Продолжите текст о звуковых образах в поэзии Лиснянской, начав сразу после его последней строки.

#### Исследуемый текст

Метафорика, связанная со зрительной парадигмой бытия (символика света и тьмы, мотивы зрения и слепоты), своеобразно трансформируется в зрелых стихах поэта в различные звуковые образы природного бытия: Ветер воет крещендо, / Море плачет пиано; Так в темноту уходит ночью дом, / А молния вот так уходит в гром [4, с. 7, 155]. «Мир за обложкой» воспринимается лирическим субъектом прежде всего как мир слышимый, что, в свою очередь, отражается и в названии, и в лирическом сюжете книги, сквозным мотивом которой становится мотив эха как символ единства мира природы и человека, макро- и микрокосма. Примечательно, что принцип отражения, генетически связанный с визуальным дискурсом (зеркальная метафора), актуализируется в зрелой поэзии Лиснянской именно в звуковом варианте метафоры – в символике отраженного звука, эха. Небесная гармония отражается и преломляется в «звучащем» пространстве земного бытия – шелесте дождя, шуме листвы, «небесном языке» рыб: Дождь шелестит, с листвы пример беря, / Листва шумит, с морей беря пример, / Гармония в природе, а в моря / Проникла музыка небесных сфер [Там же, с. 123]. И всему этому многоголосию внимает поэт, чей слух настроен на чуткое вслушивание в музыку неба, отраженную в звуках моря:
Гром гремит, но моя антенна Ловит эхо волны.

########
#### Данные для анализа

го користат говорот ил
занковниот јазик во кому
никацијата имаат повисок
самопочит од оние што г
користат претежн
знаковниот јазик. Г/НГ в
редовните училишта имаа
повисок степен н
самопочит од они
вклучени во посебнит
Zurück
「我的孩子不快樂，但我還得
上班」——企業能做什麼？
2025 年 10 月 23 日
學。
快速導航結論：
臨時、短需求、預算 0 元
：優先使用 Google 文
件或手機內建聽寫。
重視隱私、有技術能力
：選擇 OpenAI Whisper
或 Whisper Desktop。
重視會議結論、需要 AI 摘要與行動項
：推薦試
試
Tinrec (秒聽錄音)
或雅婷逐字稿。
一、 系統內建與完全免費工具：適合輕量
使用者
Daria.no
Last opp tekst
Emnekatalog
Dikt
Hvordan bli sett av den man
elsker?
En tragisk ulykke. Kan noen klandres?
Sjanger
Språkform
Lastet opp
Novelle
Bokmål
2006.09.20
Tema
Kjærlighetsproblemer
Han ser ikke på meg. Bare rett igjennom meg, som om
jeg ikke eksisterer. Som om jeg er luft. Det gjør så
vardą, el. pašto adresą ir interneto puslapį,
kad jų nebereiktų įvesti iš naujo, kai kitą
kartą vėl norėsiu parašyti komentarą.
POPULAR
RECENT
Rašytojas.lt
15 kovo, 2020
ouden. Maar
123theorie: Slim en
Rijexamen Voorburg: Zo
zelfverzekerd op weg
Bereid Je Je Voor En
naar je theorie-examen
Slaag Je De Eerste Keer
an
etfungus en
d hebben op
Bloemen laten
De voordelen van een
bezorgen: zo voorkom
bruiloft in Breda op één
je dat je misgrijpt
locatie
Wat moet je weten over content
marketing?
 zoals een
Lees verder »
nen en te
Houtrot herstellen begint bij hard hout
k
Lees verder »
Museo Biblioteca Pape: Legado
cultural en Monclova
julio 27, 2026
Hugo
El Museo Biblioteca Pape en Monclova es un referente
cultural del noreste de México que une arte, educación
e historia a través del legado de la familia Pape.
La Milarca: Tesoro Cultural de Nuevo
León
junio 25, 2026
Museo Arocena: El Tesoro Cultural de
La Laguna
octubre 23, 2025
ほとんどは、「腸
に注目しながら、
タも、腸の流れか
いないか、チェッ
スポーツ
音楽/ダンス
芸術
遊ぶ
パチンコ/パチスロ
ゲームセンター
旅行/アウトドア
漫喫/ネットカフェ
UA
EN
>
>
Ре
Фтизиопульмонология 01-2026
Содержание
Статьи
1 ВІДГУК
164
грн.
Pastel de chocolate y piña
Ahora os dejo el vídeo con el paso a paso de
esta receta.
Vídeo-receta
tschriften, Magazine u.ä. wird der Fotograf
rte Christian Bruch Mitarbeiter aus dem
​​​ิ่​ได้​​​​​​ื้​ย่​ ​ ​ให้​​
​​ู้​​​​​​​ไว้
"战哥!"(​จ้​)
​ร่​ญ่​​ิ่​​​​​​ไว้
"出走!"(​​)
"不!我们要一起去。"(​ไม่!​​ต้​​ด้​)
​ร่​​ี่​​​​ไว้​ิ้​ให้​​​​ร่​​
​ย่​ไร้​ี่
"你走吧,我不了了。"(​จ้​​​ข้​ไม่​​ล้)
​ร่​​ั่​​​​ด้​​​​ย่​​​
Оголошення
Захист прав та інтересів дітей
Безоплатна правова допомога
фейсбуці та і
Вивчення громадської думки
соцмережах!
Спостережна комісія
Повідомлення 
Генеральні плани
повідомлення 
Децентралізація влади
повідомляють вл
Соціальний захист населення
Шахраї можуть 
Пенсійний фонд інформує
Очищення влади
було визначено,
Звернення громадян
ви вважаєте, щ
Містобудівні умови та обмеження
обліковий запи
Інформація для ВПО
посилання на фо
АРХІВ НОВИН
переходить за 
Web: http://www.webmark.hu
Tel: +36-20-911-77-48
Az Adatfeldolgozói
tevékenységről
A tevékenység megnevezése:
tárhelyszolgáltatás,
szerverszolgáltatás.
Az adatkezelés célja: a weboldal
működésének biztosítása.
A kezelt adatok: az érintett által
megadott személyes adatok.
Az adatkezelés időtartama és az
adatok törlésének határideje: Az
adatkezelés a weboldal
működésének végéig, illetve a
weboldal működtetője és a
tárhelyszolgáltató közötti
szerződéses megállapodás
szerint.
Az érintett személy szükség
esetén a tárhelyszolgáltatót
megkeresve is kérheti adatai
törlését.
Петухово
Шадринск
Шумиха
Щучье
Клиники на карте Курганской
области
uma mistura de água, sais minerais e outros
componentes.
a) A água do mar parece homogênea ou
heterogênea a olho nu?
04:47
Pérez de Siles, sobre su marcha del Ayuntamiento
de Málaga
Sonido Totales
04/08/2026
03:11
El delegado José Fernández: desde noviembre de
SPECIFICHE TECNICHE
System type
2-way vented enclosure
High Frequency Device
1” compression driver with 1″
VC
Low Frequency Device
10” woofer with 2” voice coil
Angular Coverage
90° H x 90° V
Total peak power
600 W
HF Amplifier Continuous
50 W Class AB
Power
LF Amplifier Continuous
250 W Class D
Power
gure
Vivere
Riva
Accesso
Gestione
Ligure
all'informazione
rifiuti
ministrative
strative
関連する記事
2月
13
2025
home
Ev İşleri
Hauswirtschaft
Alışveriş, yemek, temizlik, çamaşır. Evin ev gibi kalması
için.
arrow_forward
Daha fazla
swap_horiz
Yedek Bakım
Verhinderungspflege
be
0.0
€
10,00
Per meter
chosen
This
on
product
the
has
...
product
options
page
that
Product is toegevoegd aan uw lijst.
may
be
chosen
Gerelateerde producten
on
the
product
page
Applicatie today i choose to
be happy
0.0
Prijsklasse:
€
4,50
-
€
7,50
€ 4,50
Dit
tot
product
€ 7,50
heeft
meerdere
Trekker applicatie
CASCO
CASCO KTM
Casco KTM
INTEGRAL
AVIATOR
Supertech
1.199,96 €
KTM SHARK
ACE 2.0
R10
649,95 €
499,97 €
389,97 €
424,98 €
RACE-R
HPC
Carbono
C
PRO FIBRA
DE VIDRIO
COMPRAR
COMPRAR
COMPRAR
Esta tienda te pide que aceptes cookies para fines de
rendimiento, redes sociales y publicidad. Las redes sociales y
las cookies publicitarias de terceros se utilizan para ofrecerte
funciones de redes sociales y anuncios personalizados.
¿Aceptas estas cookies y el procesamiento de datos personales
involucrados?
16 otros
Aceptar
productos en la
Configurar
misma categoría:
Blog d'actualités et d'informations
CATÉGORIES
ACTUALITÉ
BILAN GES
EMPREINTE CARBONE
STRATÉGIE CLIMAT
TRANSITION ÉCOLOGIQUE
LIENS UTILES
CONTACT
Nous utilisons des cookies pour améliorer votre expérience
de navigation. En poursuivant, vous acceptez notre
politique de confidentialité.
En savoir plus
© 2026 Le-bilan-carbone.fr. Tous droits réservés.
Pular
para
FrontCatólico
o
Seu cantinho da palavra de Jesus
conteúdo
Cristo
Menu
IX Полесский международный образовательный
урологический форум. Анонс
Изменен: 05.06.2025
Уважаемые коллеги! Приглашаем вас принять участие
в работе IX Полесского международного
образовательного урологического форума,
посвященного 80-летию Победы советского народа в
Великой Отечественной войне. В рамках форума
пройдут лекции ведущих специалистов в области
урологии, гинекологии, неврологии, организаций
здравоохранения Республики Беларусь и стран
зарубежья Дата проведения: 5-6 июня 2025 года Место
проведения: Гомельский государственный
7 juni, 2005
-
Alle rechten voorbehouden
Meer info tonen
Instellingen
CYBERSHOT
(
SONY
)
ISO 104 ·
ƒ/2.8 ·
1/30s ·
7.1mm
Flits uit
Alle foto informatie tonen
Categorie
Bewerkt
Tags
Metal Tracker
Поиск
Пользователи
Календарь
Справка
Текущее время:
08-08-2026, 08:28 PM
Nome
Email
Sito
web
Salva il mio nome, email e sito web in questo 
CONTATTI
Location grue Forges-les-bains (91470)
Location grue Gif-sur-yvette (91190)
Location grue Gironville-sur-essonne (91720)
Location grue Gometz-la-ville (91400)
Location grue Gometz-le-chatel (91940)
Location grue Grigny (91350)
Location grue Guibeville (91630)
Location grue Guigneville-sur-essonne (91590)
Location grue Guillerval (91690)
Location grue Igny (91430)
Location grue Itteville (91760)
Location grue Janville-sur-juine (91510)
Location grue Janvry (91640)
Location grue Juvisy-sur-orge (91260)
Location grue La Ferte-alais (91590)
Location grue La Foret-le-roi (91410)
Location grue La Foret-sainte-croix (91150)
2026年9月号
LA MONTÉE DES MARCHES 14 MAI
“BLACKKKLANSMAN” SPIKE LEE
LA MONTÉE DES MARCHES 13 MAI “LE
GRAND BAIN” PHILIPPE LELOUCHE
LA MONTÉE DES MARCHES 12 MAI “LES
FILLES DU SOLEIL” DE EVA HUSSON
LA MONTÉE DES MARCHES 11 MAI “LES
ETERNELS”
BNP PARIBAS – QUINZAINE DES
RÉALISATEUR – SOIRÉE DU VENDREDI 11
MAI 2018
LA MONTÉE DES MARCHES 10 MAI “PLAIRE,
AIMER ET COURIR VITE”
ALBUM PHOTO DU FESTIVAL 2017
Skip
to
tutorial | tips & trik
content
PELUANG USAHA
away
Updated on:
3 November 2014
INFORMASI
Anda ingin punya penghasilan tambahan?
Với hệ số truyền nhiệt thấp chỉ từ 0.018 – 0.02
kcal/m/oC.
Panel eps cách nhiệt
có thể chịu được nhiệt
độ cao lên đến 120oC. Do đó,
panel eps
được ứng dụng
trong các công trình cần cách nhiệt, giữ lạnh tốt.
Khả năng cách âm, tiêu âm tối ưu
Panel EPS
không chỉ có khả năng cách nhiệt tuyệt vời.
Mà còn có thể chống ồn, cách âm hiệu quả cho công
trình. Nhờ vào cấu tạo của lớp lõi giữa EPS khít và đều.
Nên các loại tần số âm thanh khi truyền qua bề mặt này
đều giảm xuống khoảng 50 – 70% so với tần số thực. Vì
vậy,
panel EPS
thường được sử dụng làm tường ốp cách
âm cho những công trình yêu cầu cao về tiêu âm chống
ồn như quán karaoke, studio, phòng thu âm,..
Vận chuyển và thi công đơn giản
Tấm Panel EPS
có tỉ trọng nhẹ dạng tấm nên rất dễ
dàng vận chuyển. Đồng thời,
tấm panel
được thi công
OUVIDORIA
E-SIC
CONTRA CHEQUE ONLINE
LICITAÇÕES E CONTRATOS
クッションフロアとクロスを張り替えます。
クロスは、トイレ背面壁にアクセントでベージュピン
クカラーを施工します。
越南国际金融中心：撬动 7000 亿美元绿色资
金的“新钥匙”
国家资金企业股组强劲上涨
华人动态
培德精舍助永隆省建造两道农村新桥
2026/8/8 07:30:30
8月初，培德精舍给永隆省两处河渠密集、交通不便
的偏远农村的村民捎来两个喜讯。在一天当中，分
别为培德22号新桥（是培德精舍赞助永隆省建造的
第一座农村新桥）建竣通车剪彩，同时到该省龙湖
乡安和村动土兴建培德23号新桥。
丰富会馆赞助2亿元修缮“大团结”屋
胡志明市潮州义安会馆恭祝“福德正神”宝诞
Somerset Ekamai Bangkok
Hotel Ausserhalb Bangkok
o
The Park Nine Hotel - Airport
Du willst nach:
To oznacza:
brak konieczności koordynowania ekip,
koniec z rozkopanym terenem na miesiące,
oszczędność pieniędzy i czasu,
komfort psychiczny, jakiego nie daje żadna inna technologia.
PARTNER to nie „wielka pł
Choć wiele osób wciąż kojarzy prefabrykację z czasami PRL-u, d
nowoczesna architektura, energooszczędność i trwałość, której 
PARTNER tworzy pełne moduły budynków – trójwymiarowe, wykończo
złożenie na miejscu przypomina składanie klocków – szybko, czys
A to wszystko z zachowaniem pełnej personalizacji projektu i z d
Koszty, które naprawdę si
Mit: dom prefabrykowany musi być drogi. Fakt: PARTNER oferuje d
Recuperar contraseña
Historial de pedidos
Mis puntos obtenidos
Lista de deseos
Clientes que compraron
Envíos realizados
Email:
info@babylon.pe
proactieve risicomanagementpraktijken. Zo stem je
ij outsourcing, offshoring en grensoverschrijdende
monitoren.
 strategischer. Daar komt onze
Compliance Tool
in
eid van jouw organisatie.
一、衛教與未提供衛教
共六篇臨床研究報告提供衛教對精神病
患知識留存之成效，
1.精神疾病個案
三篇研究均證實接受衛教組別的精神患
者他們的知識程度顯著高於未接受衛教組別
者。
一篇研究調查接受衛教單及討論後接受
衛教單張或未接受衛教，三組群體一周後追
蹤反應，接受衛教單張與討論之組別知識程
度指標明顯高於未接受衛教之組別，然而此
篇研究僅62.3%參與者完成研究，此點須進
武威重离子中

########

**Ответ:**
Под водой рыдают сирены
Только мне и слышны [Там же, с. 5].
Морской топос и ассоциативно связанная с ним акустическая метафорика (образы «звучащей раковины», «молчаливых рыб») становятся у Лиснянской символическим эквивалентом процесса творческого самопознания.
Таким образом, можно сделать вывод о формировании в поэзии определенной модели патографического пространства, обусловленной фактором возрастной принадлежности лирического героя И. Лиснянской. Ограниченные возможности визуального восприятия мира актуализируют внутреннее зрение, как это происходит в поэзии Тарковского, и звуковое восприятие, присущее поздней лирике Лиснянской.